Max Engel, PhD, associate professor of education at Creighton University, and James Jay Carney, PhD, associate professor of theology, are well aware that fans have long considered the advent of sporting luminaries like Wayne Gretzky, Pele, and now Aaron Judge as evidence of the hand of God in sports.

In fact, the two Creighton professors co-wrote a book about the religious fervor of sports culture, comparing the rituals, multi-generational passions and the arrival of sports-themed funerals to the religious impulse. That book, On the Eighth Day: A Catholic Theology of Sport, co-written by Engel, Carney and Matt Hoven, PhD, associate professor of sport and religion at the University of Alberta in Canada, earned Engel an invite to a recently concluded Vatican conference on inclusivity in sports.

The trip to Rome proved a life event, as Engel not only discussed his book with academic leaders from around the world but also met Pope Francis, whose well-known interest in sports drew a “bene, bene,” when presented with a copy of On the Eighth Day.

“One of the conveners had said we would love to meet the Holy Father but was told that he was in poor health and so it was not likely to happen,” Engel says. “But then we were told the Holy Father wished to see us and that we had an hour.”
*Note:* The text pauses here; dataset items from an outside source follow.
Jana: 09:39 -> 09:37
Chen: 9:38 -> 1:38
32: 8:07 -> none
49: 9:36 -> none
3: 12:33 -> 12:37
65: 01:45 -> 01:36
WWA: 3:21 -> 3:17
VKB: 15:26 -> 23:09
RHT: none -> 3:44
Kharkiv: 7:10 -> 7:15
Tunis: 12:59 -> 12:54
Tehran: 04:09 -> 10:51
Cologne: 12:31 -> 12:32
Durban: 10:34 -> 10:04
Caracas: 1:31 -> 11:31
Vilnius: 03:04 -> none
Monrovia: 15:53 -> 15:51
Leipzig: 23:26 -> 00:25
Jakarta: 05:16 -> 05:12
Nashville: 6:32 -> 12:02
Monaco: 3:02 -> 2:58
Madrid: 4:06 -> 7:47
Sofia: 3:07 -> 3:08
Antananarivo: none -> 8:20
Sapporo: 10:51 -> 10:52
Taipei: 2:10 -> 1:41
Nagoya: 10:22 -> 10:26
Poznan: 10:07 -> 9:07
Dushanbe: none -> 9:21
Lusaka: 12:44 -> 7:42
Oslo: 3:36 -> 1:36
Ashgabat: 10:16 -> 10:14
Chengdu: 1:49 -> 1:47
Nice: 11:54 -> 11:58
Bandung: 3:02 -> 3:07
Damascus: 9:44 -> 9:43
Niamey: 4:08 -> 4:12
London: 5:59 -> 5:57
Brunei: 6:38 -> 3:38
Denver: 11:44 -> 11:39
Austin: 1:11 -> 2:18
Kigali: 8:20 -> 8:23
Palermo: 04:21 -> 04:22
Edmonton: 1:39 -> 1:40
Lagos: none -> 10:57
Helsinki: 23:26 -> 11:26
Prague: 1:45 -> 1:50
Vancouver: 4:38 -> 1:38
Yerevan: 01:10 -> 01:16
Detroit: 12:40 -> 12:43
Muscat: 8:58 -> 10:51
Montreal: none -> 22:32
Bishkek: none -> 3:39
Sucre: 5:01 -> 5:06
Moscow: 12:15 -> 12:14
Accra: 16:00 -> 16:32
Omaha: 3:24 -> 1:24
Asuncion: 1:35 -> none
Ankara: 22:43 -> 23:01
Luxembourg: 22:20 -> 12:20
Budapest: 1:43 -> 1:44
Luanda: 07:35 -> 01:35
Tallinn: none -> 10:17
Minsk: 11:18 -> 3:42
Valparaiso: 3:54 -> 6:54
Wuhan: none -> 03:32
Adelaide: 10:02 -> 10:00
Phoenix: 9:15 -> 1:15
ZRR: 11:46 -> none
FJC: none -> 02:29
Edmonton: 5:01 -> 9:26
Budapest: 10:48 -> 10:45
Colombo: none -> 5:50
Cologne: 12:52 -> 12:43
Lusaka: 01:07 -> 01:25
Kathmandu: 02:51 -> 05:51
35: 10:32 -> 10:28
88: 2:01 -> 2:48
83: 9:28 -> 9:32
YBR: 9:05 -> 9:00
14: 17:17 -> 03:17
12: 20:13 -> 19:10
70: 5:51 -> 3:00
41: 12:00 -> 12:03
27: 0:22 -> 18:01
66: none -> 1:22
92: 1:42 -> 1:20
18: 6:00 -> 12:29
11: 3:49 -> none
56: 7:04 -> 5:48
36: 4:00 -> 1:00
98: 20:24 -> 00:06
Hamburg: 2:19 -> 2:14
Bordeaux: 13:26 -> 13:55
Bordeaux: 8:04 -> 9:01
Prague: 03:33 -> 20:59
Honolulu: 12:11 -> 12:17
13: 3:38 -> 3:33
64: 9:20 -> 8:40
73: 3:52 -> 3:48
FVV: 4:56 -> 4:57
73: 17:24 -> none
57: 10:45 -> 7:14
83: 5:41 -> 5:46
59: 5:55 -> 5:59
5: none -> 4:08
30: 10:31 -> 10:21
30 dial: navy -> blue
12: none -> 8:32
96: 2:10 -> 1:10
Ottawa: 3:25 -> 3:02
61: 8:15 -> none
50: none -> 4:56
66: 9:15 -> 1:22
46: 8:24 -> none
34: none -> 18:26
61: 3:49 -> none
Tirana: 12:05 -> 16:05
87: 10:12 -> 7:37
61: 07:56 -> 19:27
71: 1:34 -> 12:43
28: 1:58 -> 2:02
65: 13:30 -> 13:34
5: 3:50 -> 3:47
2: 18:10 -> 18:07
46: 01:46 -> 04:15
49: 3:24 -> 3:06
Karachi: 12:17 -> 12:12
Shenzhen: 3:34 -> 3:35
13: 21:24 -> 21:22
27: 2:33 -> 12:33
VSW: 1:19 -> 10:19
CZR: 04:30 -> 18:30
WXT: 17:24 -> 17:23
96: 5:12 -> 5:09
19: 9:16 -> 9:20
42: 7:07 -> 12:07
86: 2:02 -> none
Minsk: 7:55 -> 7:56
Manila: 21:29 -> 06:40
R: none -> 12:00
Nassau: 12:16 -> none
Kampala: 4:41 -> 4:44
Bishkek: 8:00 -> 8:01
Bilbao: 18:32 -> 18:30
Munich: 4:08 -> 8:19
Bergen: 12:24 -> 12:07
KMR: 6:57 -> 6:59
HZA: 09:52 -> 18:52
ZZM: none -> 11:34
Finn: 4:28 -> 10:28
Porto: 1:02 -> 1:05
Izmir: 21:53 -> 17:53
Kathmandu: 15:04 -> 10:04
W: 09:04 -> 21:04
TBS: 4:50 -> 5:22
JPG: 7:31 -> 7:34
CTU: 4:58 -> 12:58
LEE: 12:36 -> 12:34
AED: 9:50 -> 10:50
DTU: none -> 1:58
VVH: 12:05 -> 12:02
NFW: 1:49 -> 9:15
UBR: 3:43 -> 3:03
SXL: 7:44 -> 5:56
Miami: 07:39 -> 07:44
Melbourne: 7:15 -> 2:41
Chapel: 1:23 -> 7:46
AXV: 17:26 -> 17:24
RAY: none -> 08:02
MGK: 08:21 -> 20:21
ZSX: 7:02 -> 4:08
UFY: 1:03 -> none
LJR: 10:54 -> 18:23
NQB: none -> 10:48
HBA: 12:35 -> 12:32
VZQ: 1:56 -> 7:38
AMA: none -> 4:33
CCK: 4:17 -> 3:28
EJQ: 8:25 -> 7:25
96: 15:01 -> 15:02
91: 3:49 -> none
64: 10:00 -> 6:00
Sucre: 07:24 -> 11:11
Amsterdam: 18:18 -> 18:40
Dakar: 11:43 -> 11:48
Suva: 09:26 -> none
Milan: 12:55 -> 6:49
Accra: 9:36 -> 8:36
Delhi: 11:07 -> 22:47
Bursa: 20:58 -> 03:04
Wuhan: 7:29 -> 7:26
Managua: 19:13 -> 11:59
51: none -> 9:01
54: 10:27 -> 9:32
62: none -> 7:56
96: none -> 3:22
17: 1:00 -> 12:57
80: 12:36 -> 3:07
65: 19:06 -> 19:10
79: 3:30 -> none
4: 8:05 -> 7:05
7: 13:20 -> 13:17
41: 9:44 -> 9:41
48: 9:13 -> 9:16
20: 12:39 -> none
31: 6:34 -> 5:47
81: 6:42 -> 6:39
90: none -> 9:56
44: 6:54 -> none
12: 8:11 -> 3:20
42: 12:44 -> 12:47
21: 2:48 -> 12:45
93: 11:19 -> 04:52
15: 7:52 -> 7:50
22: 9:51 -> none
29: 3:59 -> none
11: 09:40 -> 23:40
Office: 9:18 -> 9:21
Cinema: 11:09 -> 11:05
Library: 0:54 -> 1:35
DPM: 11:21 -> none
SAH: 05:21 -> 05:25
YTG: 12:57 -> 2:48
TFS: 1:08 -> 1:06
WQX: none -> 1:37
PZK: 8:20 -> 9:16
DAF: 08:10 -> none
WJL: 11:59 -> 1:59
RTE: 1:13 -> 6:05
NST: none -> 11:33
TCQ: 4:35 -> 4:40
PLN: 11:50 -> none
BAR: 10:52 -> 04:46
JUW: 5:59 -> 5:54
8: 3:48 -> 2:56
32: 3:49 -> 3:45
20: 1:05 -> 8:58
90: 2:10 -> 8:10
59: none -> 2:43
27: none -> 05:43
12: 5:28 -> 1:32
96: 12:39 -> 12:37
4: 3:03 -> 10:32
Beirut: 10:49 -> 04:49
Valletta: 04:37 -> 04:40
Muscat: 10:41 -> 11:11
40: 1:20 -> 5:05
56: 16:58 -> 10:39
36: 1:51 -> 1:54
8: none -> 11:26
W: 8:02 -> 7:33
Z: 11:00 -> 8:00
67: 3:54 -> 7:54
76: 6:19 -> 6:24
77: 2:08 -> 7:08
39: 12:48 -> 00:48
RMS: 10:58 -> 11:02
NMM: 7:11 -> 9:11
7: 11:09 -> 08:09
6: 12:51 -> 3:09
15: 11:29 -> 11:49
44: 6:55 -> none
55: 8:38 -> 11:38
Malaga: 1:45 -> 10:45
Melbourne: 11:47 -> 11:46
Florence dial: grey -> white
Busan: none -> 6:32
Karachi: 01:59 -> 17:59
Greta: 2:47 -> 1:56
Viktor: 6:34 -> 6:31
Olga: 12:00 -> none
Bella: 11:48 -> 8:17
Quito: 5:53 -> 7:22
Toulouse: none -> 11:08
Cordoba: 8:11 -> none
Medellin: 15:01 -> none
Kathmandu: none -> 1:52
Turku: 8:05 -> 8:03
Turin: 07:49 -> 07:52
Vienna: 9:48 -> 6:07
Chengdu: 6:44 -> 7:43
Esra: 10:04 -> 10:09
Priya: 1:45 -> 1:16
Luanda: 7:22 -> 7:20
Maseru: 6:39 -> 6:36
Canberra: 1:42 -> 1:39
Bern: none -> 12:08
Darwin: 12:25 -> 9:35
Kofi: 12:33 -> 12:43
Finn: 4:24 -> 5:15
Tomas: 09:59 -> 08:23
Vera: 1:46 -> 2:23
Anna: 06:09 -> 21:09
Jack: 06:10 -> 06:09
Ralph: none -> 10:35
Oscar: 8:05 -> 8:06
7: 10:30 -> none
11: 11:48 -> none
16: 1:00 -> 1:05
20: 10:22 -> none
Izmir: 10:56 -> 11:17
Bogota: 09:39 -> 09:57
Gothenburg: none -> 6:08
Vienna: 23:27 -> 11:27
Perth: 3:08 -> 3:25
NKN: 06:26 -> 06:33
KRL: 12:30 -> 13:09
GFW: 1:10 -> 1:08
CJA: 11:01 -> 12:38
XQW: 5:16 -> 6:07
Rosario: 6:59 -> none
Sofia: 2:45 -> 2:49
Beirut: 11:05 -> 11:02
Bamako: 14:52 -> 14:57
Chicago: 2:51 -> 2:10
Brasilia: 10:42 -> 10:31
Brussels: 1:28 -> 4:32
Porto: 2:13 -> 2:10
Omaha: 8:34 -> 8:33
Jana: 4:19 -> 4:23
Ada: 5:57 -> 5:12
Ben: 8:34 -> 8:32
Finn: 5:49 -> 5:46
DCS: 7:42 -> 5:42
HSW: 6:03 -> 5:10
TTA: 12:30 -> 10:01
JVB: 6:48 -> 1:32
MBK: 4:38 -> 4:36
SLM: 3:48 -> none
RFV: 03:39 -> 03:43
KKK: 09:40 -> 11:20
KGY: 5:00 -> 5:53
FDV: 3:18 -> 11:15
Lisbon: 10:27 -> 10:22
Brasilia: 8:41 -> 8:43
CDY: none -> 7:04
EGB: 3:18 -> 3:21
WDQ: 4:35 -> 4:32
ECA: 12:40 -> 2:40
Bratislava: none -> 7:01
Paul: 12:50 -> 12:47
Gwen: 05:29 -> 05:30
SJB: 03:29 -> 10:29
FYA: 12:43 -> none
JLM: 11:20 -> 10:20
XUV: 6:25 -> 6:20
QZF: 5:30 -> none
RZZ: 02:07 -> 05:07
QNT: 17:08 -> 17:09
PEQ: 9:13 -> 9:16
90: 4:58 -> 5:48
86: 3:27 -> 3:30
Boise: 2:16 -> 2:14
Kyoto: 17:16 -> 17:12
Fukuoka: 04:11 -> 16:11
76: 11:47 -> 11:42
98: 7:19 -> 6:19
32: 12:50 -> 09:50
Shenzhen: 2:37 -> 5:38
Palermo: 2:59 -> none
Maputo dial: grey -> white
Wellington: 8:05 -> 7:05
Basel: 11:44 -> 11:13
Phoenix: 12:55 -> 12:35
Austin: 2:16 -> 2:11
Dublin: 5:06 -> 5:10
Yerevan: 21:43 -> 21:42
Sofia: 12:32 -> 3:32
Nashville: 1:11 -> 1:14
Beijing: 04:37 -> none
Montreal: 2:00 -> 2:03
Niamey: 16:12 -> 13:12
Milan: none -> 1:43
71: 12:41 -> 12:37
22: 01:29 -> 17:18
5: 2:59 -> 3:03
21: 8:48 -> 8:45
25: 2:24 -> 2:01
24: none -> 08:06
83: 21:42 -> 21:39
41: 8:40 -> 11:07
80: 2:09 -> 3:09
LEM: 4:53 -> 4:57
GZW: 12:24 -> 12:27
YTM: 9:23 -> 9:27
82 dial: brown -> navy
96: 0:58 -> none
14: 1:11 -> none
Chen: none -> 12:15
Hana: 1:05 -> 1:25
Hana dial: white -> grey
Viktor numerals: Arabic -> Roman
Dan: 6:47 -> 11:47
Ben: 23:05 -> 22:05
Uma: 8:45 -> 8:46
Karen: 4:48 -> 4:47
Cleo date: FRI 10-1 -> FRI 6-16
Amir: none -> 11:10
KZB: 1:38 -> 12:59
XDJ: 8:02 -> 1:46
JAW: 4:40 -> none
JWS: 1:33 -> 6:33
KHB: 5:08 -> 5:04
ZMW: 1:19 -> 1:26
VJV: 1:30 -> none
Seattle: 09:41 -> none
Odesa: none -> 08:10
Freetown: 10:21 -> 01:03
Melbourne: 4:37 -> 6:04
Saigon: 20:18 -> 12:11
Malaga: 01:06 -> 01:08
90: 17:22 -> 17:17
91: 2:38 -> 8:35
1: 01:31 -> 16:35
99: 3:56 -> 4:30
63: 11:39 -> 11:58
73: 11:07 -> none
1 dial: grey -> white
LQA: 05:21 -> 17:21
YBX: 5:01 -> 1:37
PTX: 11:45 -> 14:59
Francis walked into the Paul VI Audience Hall without the aid of a walker, wheelchair or even a cane, Engel recalls, and greeted participants for most of an hour.

“His household assistants were telling him he was tired and should break things off and take a rest, but he just waved them off,” Engel recalls. “He’s a big supporter of sports, and it was pretty clear that he wanted to greet everybody.”

Sports are for everyone to encounter, because in sports people encounter each other, themselves, and, ultimately, God.
— Max Engel, PhD

The conference lasted from Sept. 29-30 and was titled, “Sport for All: Cohesive, Accessible and Tailored to Each Person.” Its central theme, Engel said, was the importance of making sports available to all people regardless of gender or income but also the damaging impact on that effort of concentrating sports and sports revenue in the hands of an increasingly small number of sports cartels.

“Whether it’s the European Super League, or UCLA and USC joining the Big Ten, or the increasing expense and professionalization of youth sports with 10-year-olds going to tournaments in Orlando and California and Vegas, the conference represented a prophetic voice calling us to recognize that sports are not to be commodified, that sports are for everyone to encounter, because in sports people encounter each other, themselves, and, ultimately, God,” Engel says.

The conference participants, Engel says, committed to spreading the message that sports, like all matters involving human beings, are avenues for pursuing holiness and involve questions of meaning, loss, longing, competition, growth, challenge and redemption, and that opportunities to pursue those fundamental human qualities must be made as widely available as possible.

“Any person, of any religious faith, or of no faith, can look at the document that was presented at this conference and say, ‘Yes, people should have access to sports regardless of gender or of creed or income, that sports should not be run by cartels or be overly commercialized,’” Engel says. “It's a really good document, and now it falls to us to spread word about it across our countries and our sports federations.”